Lawrence Freedman
The new US National Security Strategy (NSS) has been poorly received in Europe. Two features have gone down particularly badly. First, it directly interferes in European affairs by explicitly siding with ‘Patriotic Parties’ and picking up on their themes of ‘civilisational erasure’. It is ‘more than plausible,’ the document says, ‘that within a few decades at the latest, certain NATO members will become majority non-European’ (which we can assume to mean non-white). Here it recalls Vice President JD Vance’s Munich speech last in February when he told an alarmed and high-level European audience that the biggest threat to their security was ‘from within’ – ‘the retreat of Europe from some of its most fundamental values.’ This is underscored by a stress on the restoration of America’s ‘spiritual and cultural health.’

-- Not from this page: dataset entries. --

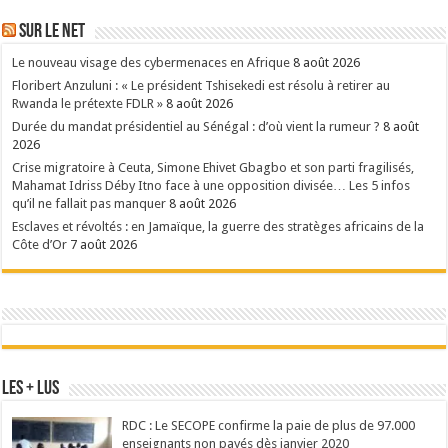
Sur le Net
Le nouveau visage des cybermenaces en Afrique
8 août 2026
Floribert Anzuluni : « Le président Tshisekedi est résolu à retirer au
Rwanda le prétexte FDLR »
8 août 2026
Durée du mandat présidentiel au Sénégal : d’où vient la rumeur ?
8 août
2026
Crise migratoire à Ceuta, Simone Ehivet Gbagbo et son parti fragilisés,
Mahamat Idriss Déby Itno face à une opposition divisée… Les 5 infos
qu’il ne fallait pas manquer
8 août 2026
Esclaves et révoltés : en Jamaïque, la guerre des stratèges africains de la
Côte d’Or
7 août 2026
Les + Lus
RDC : Le SECOPE confirme la paie de plus de 97.000
enseignants non payés dès janvier 2020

Second, it fails to discuss Russia as an adversary that poses a direct threat to freedom in Europe and is currently waging an aggressive war against a sovereign country. Against all evidence, it claims that while the European people want peace yet their governments have subverted ‘democratic processes’ to prevent this. Yet it is Russia not Ukraine that has thwarted Trump’s desire to declare an early ceasefire. The document looks forward to ‘stabilising’ relations with Russian and to a peace deal for Ukraine without reference to its likely justice or durability. All this was noted cheerfully in the Kremlin, declaring that the US strategic vision is similar to Russia’s.